** What the exercise asks **
Exact copy, no pictures: return all the records as they stand.

━━━━━━━━━━━━━━━━

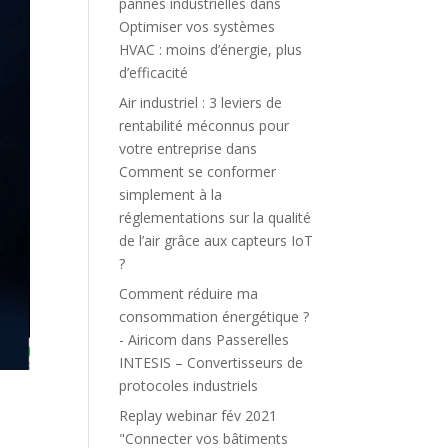
pannes industrielles
dans
Optimiser vos systèmes
HVAC : moins d’énergie, plus
d’efficacité
Air industriel : 3 leviers de
rentabilité méconnus pour
votre entreprise
dans
Comment se conformer
simplement à la
réglementations sur la qualité
de l’air grâce aux capteurs IoT
?
Comment réduire ma
consommation énergétique ?
- Airicom
dans
Passerelles
INTESIS – Convertisseurs de
protocoles industriels
Replay webinar fév 2021
"Connecter vos bâtiments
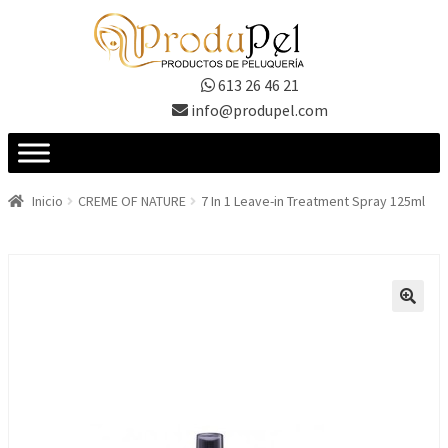
Ir
Ir
a
al
la
contenido
613 26 46 21
navegación
info@produpel.com
Inicio
CREME OF NATURE
7 In 1 Leave-in Treatment Spray 125ml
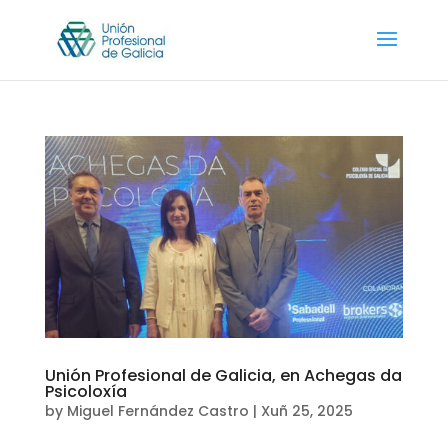
Unión Profesional de Galicia, en Achegas da
Psicoloxía
by
Miguel Fernández Castro
|
Xuñ 25, 2025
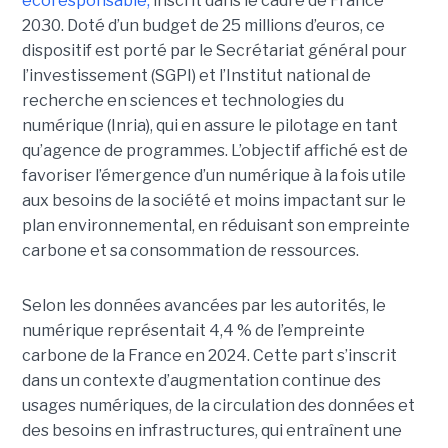
écoresponsable,
inscrit dans le cadre de France
2030. Doté d’un budget de 25 millions d’euros, ce
dispositif est porté par le Secrétariat général pour
l’investissement (SGPI) et l’Institut national de
recherche en sciences et technologies du
numérique (Inria), qui en assure le pilotage en tant
qu’agence de programmes. L’objectif affiché est de
favoriser l’émergence d’un numérique à la fois utile
aux besoins de la société et moins impactant sur le
plan environnemental, en réduisant son empreinte
carbone et sa consommation de ressources.
Selon les données avancées par les autorités, le
numérique représentait 4,4 % de l’empreinte
carbone de la France en 2024. Cette part s’inscrit
dans un contexte d’augmentation continue des
usages numériques, de la circulation des données et
des besoins en infrastructures, qui entraînent une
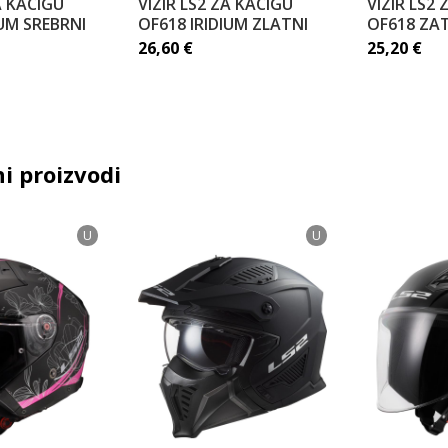
A KACIGU
VIZIR LS2 ZA KACIGU
VIZIR LS2
IUM SREBRNI
OF618 IRIDIUM ZLATNI
OF618 ZA
26,60
€
25,20
€
i proizvodi
U
U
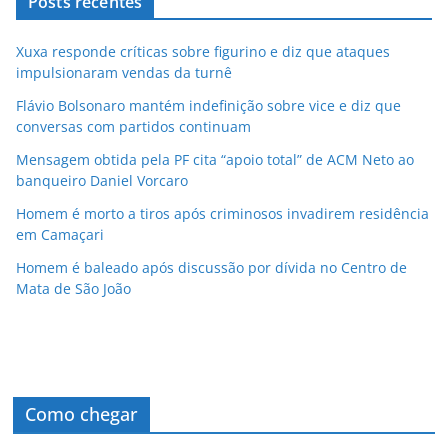
Posts recentes
Xuxa responde críticas sobre figurino e diz que ataques
impulsionaram vendas da turnê
Flávio Bolsonaro mantém indefinição sobre vice e diz que
conversas com partidos continuam
Mensagem obtida pela PF cita “apoio total” de ACM Neto ao
banqueiro Daniel Vorcaro
Homem é morto a tiros após criminosos invadirem residência
em Camaçari
Homem é baleado após discussão por dívida no Centro de
Mata de São João
Como chegar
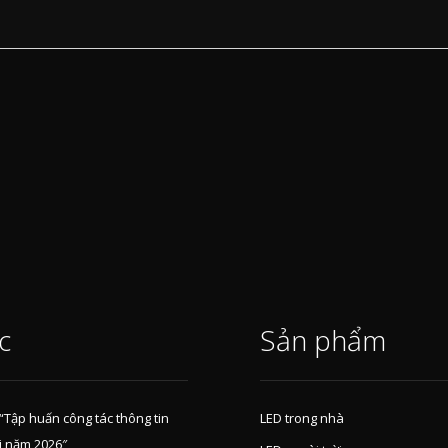
c
Sản phẩm
 “Tập huấn công tác thông tin
LED trong nhà
i năm 2026″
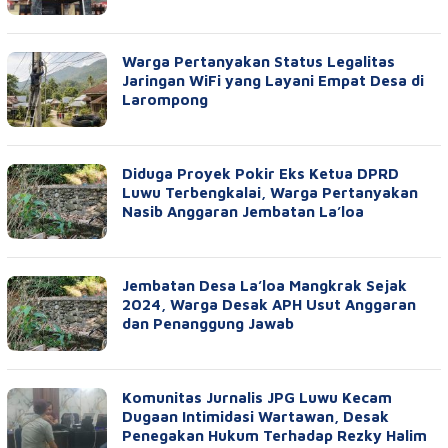
Warga Pertanyakan Status Legalitas
Jaringan WiFi yang Layani Empat Desa di
Larompong
Diduga Proyek Pokir Eks Ketua DPRD
Luwu Terbengkalai, Warga Pertanyakan
Nasib Anggaran Jembatan La’loa
Jembatan Desa La’loa Mangkrak Sejak
2024, Warga Desak APH Usut Anggaran
dan Penanggung Jawab
Komunitas Jurnalis JPG Luwu Kecam
Dugaan Intimidasi Wartawan, Desak
Penegakan Hukum Terhadap Rezky Halim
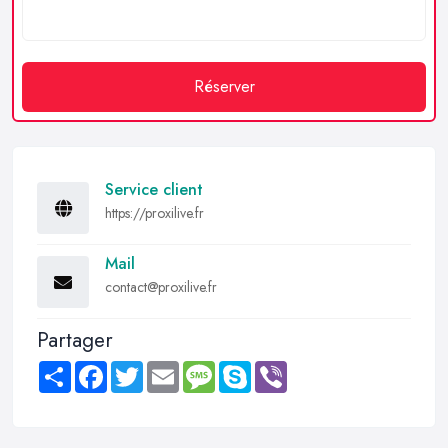
Réserver
Service client
https://proxilive.fr
Mail
contact@proxilive.fr
Partager
Share
Facebook
Twitter
Email
Message
Skype
Viber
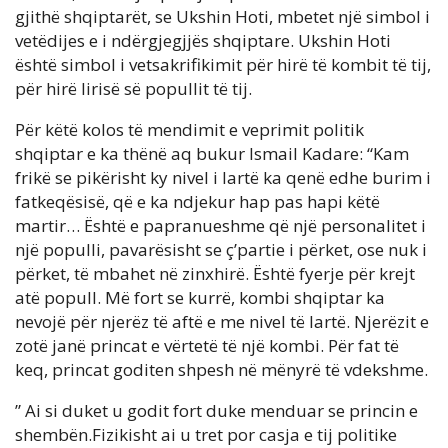
gjithë shqiptarët, se Ukshin Hoti, mbetet një simbol i
vetëdijes e i ndërgjegjjës shqiptare. Ukshin Hoti
është simbol i vetsakrifikimit për hirë të kombit të tij,
për hirë lirisë së popullit të tij.
Për këtë kolos të mendimit e veprimit politik
shqiptar e ka thënë aq bukur Ismail Kadare: “Kam
frikë se pikërisht ky nivel i lartë ka qenë edhe burim i
fatkeqësisë, që e ka ndjekur hap pas hapi këtë
martir… Është e papranueshme që një personalitet i
një populli, pavarësisht se ç’partie i përket, ose nuk i
përket, të mbahet në zinxhirë. Është fyerje për krejt
atë popull. Më fort se kurrë, kombi shqiptar ka
nevojë për njerëz të aftë e me nivel të lartë. Njerëzit e
zotë janë princat e vërtetë të një kombi. Për fat të
keq, princat goditen shpesh në mënyrë të vdekshme.
” Ai si duket u godit fort duke menduar se princin e
shembën.Fizikisht ai u tret por casja e tij politike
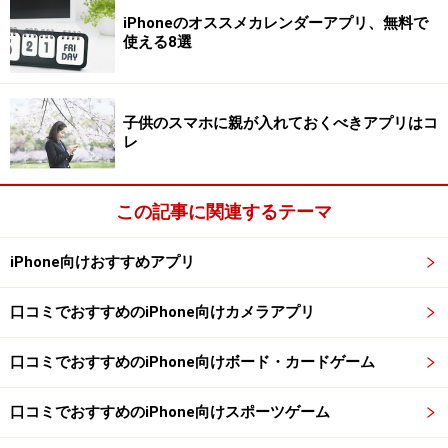
ソフトバンクでSIMロック解除
iPhoneのオススメカレンダーアプリ、無料で
使える8選
②楽天モバイルの申込み
楽天モバイルの申込みは
コチラ
から行います。
子供のスマホに親が入れておくべきアプリはコ
レ
スマホからも簡単申込み
この記事に関連するテーマ
契約には楽天アカウントが必要になりますので、まだお
iPhone向けおすすめアプリ
持ちでない方はアカウントを作成してください。申込み
の手順についての詳細は
コチラ
で確認できます。
口コミでおすすめのiPhone向けカメラアプリ
1年無料キャンペーンは、一人1回線一度のみです。ま
口コミでおすすめのiPhone向けボード・カードゲーム
た、キャンペーンは300万人限定ですが、増減の可能性
もありいつ終了するか未定。検討されている方は早めの
口コミでおすすめのiPhone向けスポーツゲーム
申込みがオススメです。※2020年11月12日に契約数160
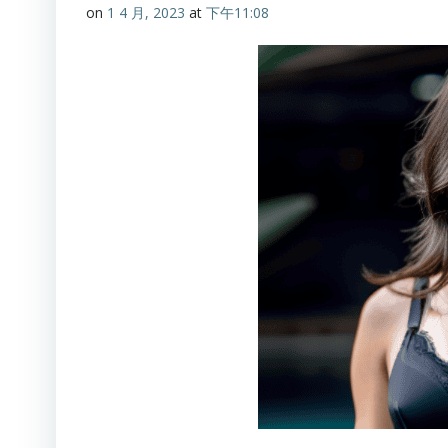
on
1 4 月, 2023
at
下午11:08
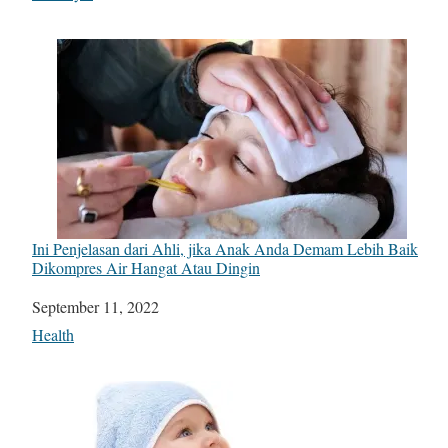
Ini Penjelasan dari Ahli, jika Anak Anda Demam Lebih Baik
Dikompres Air Hangat Atau Dingin
Date
September 11, 2022
In relation to
Health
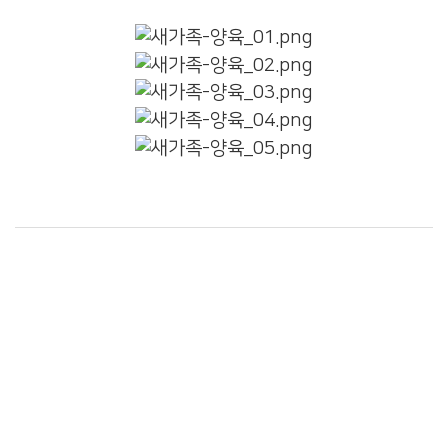
교회정착에 꼭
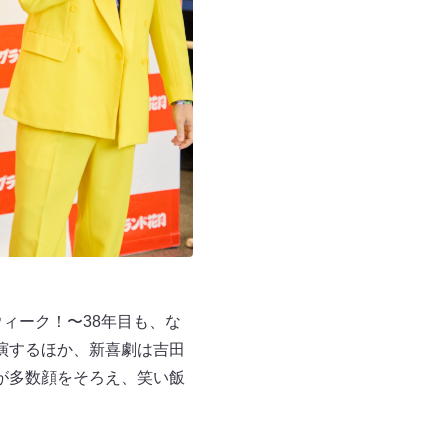
ィーク！〜38年目も、な
演するほか、新喜劇は吉田
が多数顔をそろえ、笑い飯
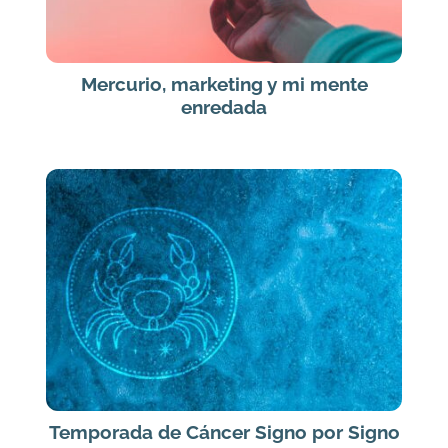
Mercurio, marketing y mi mente
enredada
Temporada de Cáncer Signo por Signo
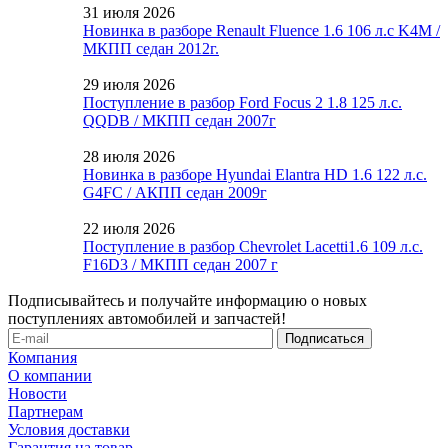
31 июля 2026
Новинка в разборе Renault Fluence 1.6 106 л.с K4M /
МКПП седан 2012г.
29 июля 2026
Поступление в разбор Ford Focus 2 1.8 125 л.с.
QQDB / МКПП седан 2007г
28 июля 2026
Новинка в разборе Hyundai Elantra HD 1.6 122 л.с.
G4FC / АКПП седан 2009г
22 июля 2026
Поступление в разбор Chevrolet Lacetti1.6 109 л.с.
F16D3 / МКПП седан 2007 г
Подписывайтесь и получайте информацию о новых
поступлениях автомобилей и запчастей!
Компания
О компании
Новости
Партнерам
Условия доставки
Гарантия на товар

━━━━━━━━━━━━━━━━

** Response area **
pannes industrielles
dans
Optimiser vos systèmes
HVAC : moins d’énergie, plus
d’efficacité
Air industriel : 3 leviers de
rentabilité méconnus pour
votre entreprise
dans
Comment se conformer
simplement à la
réglementations sur la qualité
de l’air grâce aux capteurs IoT
?
Comment réduire ma
consommation énergétique ?
- Airicom
dans
Passerelles
INTESIS – Convertisseurs de
protocoles industriels
Replay webinar fév 2021
"Connecter vos bâtiments
Ir
Ir
a
al
la
contenido
613 26 46 21
navegación
info@produpel.com
Inicio
CREME OF NATURE
7 In 1 Leave-in Treatment Spray 125ml
Unión Profesional de Galicia, en Achegas da
Psicoloxía
by
Miguel Fernández Castro
|
Xuñ 25, 2025
écoresponsable,
inscrit dans le cadre de France
2030. Doté d’un budget de 25 millions d’euros, ce
dispositif est porté par le Secrétariat général pour
l’investissement (SGPI) et l’Institut national de
recherche en sciences et technologies du
numérique (Inria), qui en assure le pilotage en tant
qu’agence de programmes. L’objectif affiché est de
favoriser l’émergence d’un numérique à la fois utile
aux besoins de la société et moins impactant sur le
plan environnemental, en réduisant son empreinte
carbone et sa consommation de ressources.
Selon les données avancées par les autorités, le
numérique représentait 4,4 % de l’empreinte
carbone de la France en 2024. Cette part s’inscrit
dans un contexte d’augmentation continue des
usages numériques, de la circulation des données et
des besoins en infrastructures, qui entraînent une
A KACIGU
VIZIR LS2 ZA KACIGU
VIZIR LS2
IUM SREBRNI
OF618 IRIDIUM ZLATNI
OF618 ZA
26,60
€
25,20
€
i proizvodi
U
U
Posts recentes
Xuxa responde críticas sobre figurino e diz que ataques
impulsionaram vendas da turnê
Flávio Bolsonaro mantém indefinição sobre vice e diz que
conversas com partidos continuam
Mensagem obtida pela PF cita “apoio total” de ACM Neto ao
banqueiro Daniel Vorcaro
Homem é morto a tiros após criminosos invadirem residência
em Camaçari
Homem é baleado após discussão por dívida no Centro de
Mata de São João
Como chegar
c
Sản phẩm
 “Tập huấn công tác thông tin
LED trong nhà
i năm 2026″
Warga Pertanyakan Status Legalitas
Jaringan WiFi yang Layani Empat Desa di
Larompong
Diduga Proyek Pokir Eks Ketua DPRD
Luwu Terbengkalai, Warga Pertanyakan
Nasib Anggaran Jembatan La’loa
Jembatan Desa La’loa Mangkrak Sejak
2024, Warga Desak APH Usut Anggaran
dan Penanggung Jawab
Komunitas Jurnalis JPG Luwu Kecam
Dugaan Intimidasi Wartawan, Desak
Penegakan Hukum Terhadap Rezky Halim
Réserver
Service client
https://proxilive.fr
Mail
contact@proxilive.fr
Partager
Share
Facebook
Twitter
Email
Message
Skype
Viber
gjithë shqiptarët, se Ukshin Hoti, mbetet një simbol i
vetëdijes e i ndërgjegjjës shqiptare. Ukshin Hoti
është simbol i vetsakrifikimit për hirë të kombit të tij,
për hirë lirisë së popullit të tij.
Për këtë kolos të mendimit e veprimit politik
shqiptar e ka thënë aq bukur Ismail Kadare: “Kam
frikë se pikërisht ky nivel i lartë ka qenë edhe burim i
fatkeqësisë, që e ka ndjekur hap pas hapi këtë
martir… Është e papranueshme që një personalitet i
një populli, pavarësisht se ç’partie i përket, ose nuk i
përket, të mbahet në zinxhirë. Është fyerje për krejt
atë popull. Më fort se kurrë, kombi shqiptar ka
nevojë për njerëz të aftë e me nivel të lartë. Njerëzit e
zotë janë princat e vërtetë të një kombi. Për fat të
keq, princat goditen shpesh në mënyrë të vdekshme.
” Ai si duket u godit fort duke menduar se princin e
shembën.Fizikisht ai u tret por casja e tij politike
ソフトバンクでSIMロック解除
iPhoneのオススメカレンダーアプリ、無料で
使える8選
②楽天モバイルの申込み
楽天モバイルの申込みは
コチラ
から行います。
子供のスマホに親が入れておくべきアプリはコ
レ
スマホからも簡単申込み
この記事に関連するテーマ
契約には楽天アカウントが必要になりますので、まだお
iPhone向けおすすめアプリ
持ちでない方はアカウントを作成してください。申込み
の手順についての詳細は
コチラ
で確認できます。
口コミでおすすめのiPhone向けカメラアプリ
1年無料キャンペーンは、一人1回線一度のみです。ま
口コミでおすすめのiPhone向けボード・カードゲーム
た、キャンペーンは300万人限定ですが、増減の可能性
もありいつ終了するか未定。検討されている方は早めの
口コミでおすすめのiPhone向けスポーツゲーム
申込みがオススメです。※2020年11月12日に契約数160
on
1 4 月, 2023
at
下午11:08
Ini Penjelasan dari Ahli, jika Anak Anda Demam Lebih Baik
Dikompres Air Hangat Atau Dingin
Date
September 11, 2022
In relation to
Health
교회정착에 꼭
ィーク！〜38年目も、な
演するほか、新喜劇は吉田
が多数顔をそろえ、笑い飯
Mercurio, marketing y mi mente
enredada
Temporada de Cáncer Signo por Signo
31 июля 2026
Новинка в разборе Renault Fluence 1.6 106 л.с K4M /
МКПП седан 2012г.
29 июля 2026
Поступление в разбор Ford Focus 2 1.8 125 л.с.
QQDB / МКПП седан 2007г
28 июля 2026
Новинка в разборе Hyundai Elantra HD 1.6 122 л.с.
G4FC / АКПП седан 2009г
22 июля 2026
Поступление в разбор Chevrolet Lacetti1.6 109 л.с.
F16D3 / МКПП седан 2007 г
Подписывайтесь и получайте информацию о новых
поступлениях автомобилей и запчастей!
Компания
О компании
Новости
Партнерам
Условия доставки
Гарантия на товар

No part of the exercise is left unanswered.